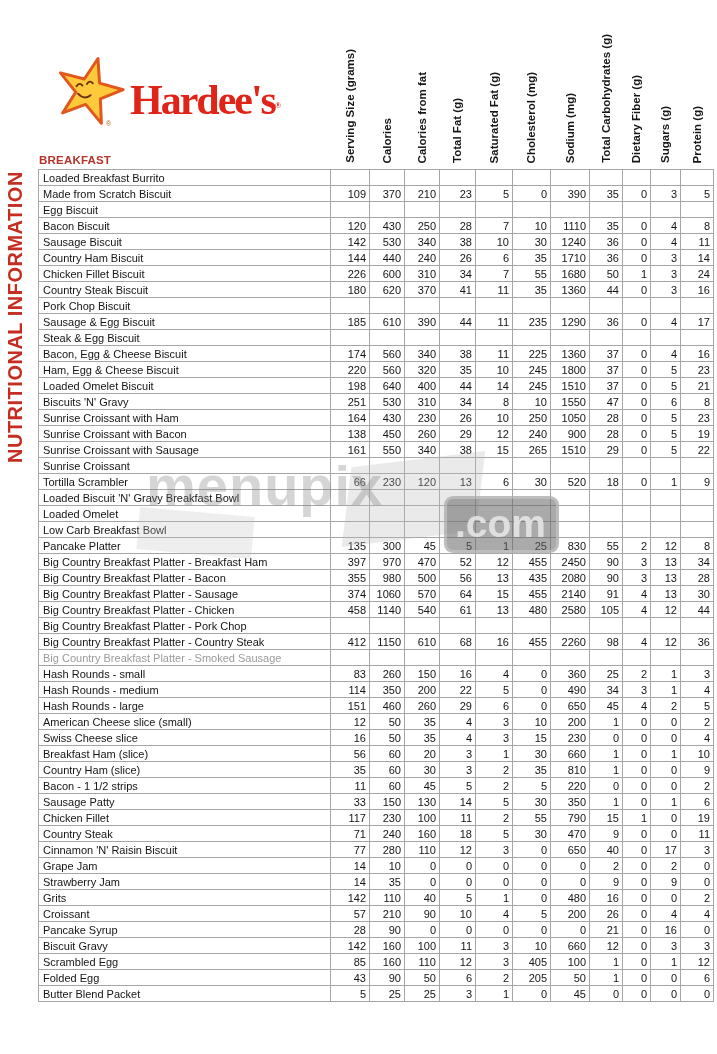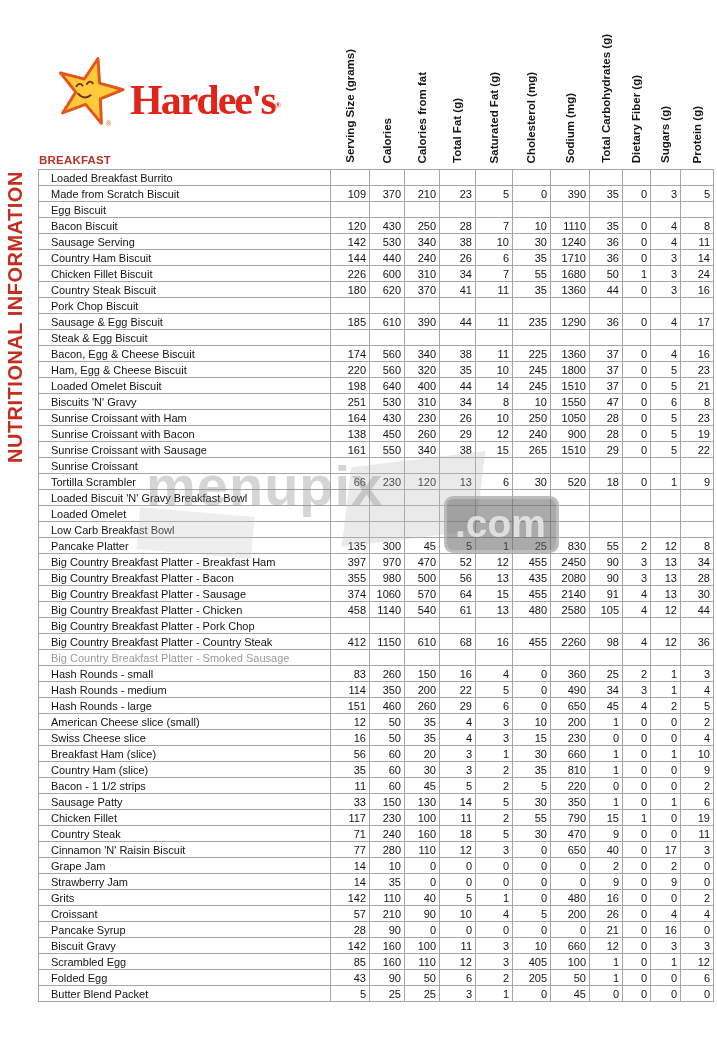--- a/index.html
+++ b/index.html
@@ -45,21 +45,21 @@
     font-size:11.5px;font-weight:bold;color:#b5332a;letter-spacing:0.2px;
   }
 
   
   .grid-wrap{position:absolute;left:38px;top:169px;}
   table{border-collapse:collapse;table-layout:fixed;}
   td{
     border:1px solid #a6a6a6;height:15px;line-height:14px;
     font-size:11px;padding:0 3px;white-space:nowrap;overflow:hidden;color:#141414;
   }
-  td.name{padding-left:12px;text-align:left;}
+  td.name{padding-left:4px;text-align:left;}
   td.num{text-align:right;}
   tr.muted td{color:#9b9b9b;}
 
   
   .wm{position:absolute;left:146px;top:454px;width:430px;height:105px;pointer-events:none;}
   .wm-shape{
     position:absolute;left:200px;top:6px;width:135px;height:78px;
     background:#b9b9b9;opacity:0.30;transform:rotate(-7deg) skewX(-14deg);
   }
   .wm-shape2{
@@ -201,21 +201,21 @@
             <td class="num">28</td>
             <td class="num">7</td>
             <td class="num">10</td>
             <td class="num">1110</td>
             <td class="num">35</td>
             <td class="num">0</td>
             <td class="num">4</td>
             <td class="num">8</td>
           </tr>
           <tr>
-            <td class="name">Sausage Serving</td>
+            <td class="name">Sausage Biscuit</td>
             <td class="num">142</td>
             <td class="num">530</td>
             <td class="num">340</td>
             <td class="num">38</td>
             <td class="num">10</td>
             <td class="num">30</td>
             <td class="num">1240</td>
             <td class="num">36</td>
             <td class="num">0</td>
             <td class="num">4</td>

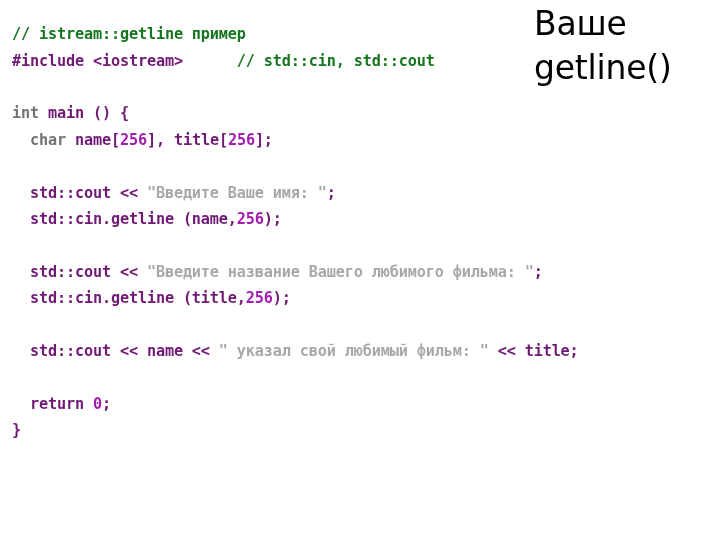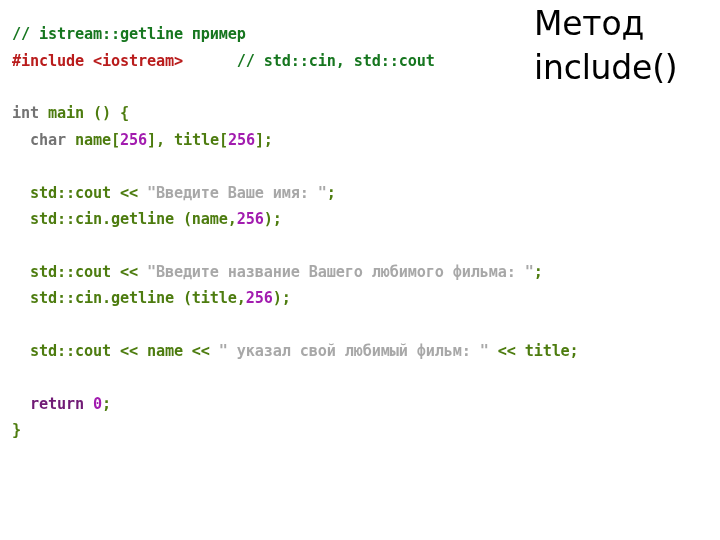--- a/index.html
+++ b/index.html
@@ -55,29 +55,29 @@
   .code-line {
     height: 26.4px;
     white-space: pre;
   }
   .code-line.blank {
     height: 26.4px;
   }
 
   
   .tok-comment   { color: #16761f; }
-  .tok-preproc   { color: #b91c1c; }
+  .tok-preproc   { color: #701a75; }
   .tok-keyword   { color: #737373; }
   .tok-return    { color: #701a75; }
   .tok-number    { color: #a21caf; }
   .tok-string    { color: #a8a8a8; }
-  .tok-plain     { color: #4d7c0f; }
+  .tok-plain     { color: #701a75; }
 </style>
 </head>
 <body>
 
 <div id="slide">
 
-  <div id="slide-title">Метод include()</div>
+  <div id="slide-title">Ваше getline()</div>
 
   <pre id="code-block"><div class="code-line"><span class="tok-comment">// istream::getline пример</span></div><div class="code-line"><span class="tok-preproc">#include &lt;iostream&gt;</span><span class="tok-plain">      </span><span class="tok-comment">// std::cin, std::cout</span></div><div class="code-line blank">&nbsp;</div><div class="code-line"><span class="tok-keyword">int</span><span class="tok-plain"> main () {</span></div><div class="code-line"><span class="tok-plain">  </span><span class="tok-keyword">char</span><span class="tok-plain"> name[</span><span class="tok-number">256</span><span class="tok-plain">], title[</span><span class="tok-number">256</span><span class="tok-plain">];</span></div><div class="code-line blank">&nbsp;</div><div class="code-line"><span class="tok-plain">  std::cout &lt;&lt; </span><span class="tok-string">"Введите Ваше имя: "</span><span class="tok-plain">;</span></div><div class="code-line"><span class="tok-plain">  std::cin.getline (name,</span><span class="tok-number">256</span><span class="tok-plain">);</span></div><div class="code-line blank">&nbsp;</div><div class="code-line"><span class="tok-plain">  std::cout &lt;&lt; </span><span class="tok-string">"Введите название Вашего любимого фильма: "</span><span class="tok-plain">;</span></div><div class="code-line"><span class="tok-plain">  std::cin.getline (title,</span><span class="tok-number">256</span><span class="tok-plain">);</span></div><div class="code-line blank">&nbsp;</div><div class="code-line"><span class="tok-plain">  std::cout &lt;&lt; name &lt;&lt; </span><span class="tok-string">" указал свой любимый фильм: "</span><span class="tok-plain"> &lt;&lt; title;</span></div><div class="code-line blank">&nbsp;</div><div class="code-line"><span class="tok-plain">  </span><span class="tok-return">return</span><span class="tok-plain"> </span><span class="tok-number">0</span><span class="tok-plain">;</span></div><div class="code-line"><span class="tok-plain">}</span></div></pre>
 
 </div>
 
 </body></html>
※ ※ ※
▶ [Problem requirements]:
Please give an exact printout of all the records, pictures aside.

▶ [Result of the task]:
--- a/index.html
+++ b/index.html
@@ -45,21 +45,21 @@
     font-size:11.5px;font-weight:bold;color:#b5332a;letter-spacing:0.2px;
   }
 
   
   .grid-wrap{position:absolute;left:38px;top:169px;}
   table{border-collapse:collapse;table-layout:fixed;}
   td{
     border:1px solid #a6a6a6;height:15px;line-height:14px;
     font-size:11px;padding:0 3px;white-space:nowrap;overflow:hidden;color:#141414;
   }
-  td.name{padding-left:12px;text-align:left;}
+  td.name{padding-left:4px;text-align:left;}
   td.num{text-align:right;}
   tr.muted td{color:#9b9b9b;}
 
   
   .wm{position:absolute;left:146px;top:454px;width:430px;height:105px;pointer-events:none;}
   .wm-shape{
     position:absolute;left:200px;top:6px;width:135px;height:78px;
     background:#b9b9b9;opacity:0.30;transform:rotate(-7deg) skewX(-14deg);
   }
   .wm-shape2{
@@ -201,21 +201,21 @@
             <td class="num">28</td>
             <td class="num">7</td>
             <td class="num">10</td>
             <td class="num">1110</td>
             <td class="num">35</td>
             <td class="num">0</td>
             <td class="num">4</td>
             <td class="num">8</td>
           </tr>
           <tr>
-            <td class="name">Sausage Serving</td>
+            <td class="name">Sausage Biscuit</td>
             <td class="num">142</td>
             <td class="num">530</td>
             <td class="num">340</td>
             <td class="num">38</td>
             <td class="num">10</td>
             <td class="num">30</td>
             <td class="num">1240</td>
             <td class="num">36</td>
             <td class="num">0</td>
             <td class="num">4</td>

--- a/index.html
+++ b/index.html
@@ -55,29 +55,29 @@
   .code-line {
     height: 26.4px;
     white-space: pre;
   }
   .code-line.blank {
     height: 26.4px;
   }
 
   
   .tok-comment   { color: #16761f; }
-  .tok-preproc   { color: #b91c1c; }
+  .tok-preproc   { color: #701a75; }
   .tok-keyword   { color: #737373; }
   .tok-return    { color: #701a75; }
   .tok-number    { color: #a21caf; }
   .tok-string    { color: #a8a8a8; }
-  .tok-plain     { color: #4d7c0f; }
+  .tok-plain     { color: #701a75; }
 </style>
 </head>
 <body>
 
 <div id="slide">
 
-  <div id="slide-title">Метод include()</div>
+  <div id="slide-title">Ваше getline()</div>
 
   <pre id="code-block"><div class="code-line"><span class="tok-comment">// istream::getline пример</span></div><div class="code-line"><span class="tok-preproc">#include &lt;iostream&gt;</span><span class="tok-plain">      </span><span class="tok-comment">// std::cin, std::cout</span></div><div class="code-line blank">&nbsp;</div><div class="code-line"><span class="tok-keyword">int</span><span class="tok-plain"> main () {</span></div><div class="code-line"><span class="tok-plain">  </span><span class="tok-keyword">char</span><span class="tok-plain"> name[</span><span class="tok-number">256</span><span class="tok-plain">], title[</span><span class="tok-number">256</span><span class="tok-plain">];</span></div><div class="code-line blank">&nbsp;</div><div class="code-line"><span class="tok-plain">  std::cout &lt;&lt; </span><span class="tok-string">"Введите Ваше имя: "</span><span class="tok-plain">;</span></div><div class="code-line"><span class="tok-plain">  std::cin.getline (name,</span><span class="tok-number">256</span><span class="tok-plain">);</span></div><div class="code-line blank">&nbsp;</div><div class="code-line"><span class="tok-plain">  std::cout &lt;&lt; </span><span class="tok-string">"Введите название Вашего любимого фильма: "</span><span class="tok-plain">;</span></div><div class="code-line"><span class="tok-plain">  std::cin.getline (title,</span><span class="tok-number">256</span><span class="tok-plain">);</span></div><div class="code-line blank">&nbsp;</div><div class="code-line"><span class="tok-plain">  std::cout &lt;&lt; name &lt;&lt; </span><span class="tok-string">" указал свой любимый фильм: "</span><span class="tok-plain"> &lt;&lt; title;</span></div><div class="code-line blank">&nbsp;</div><div class="code-line"><span class="tok-plain">  </span><span class="tok-return">return</span><span class="tok-plain"> </span><span class="tok-number">0</span><span class="tok-plain">;</span></div><div class="code-line"><span class="tok-plain">}</span></div></pre>
 
 </div>
 
 </body></html>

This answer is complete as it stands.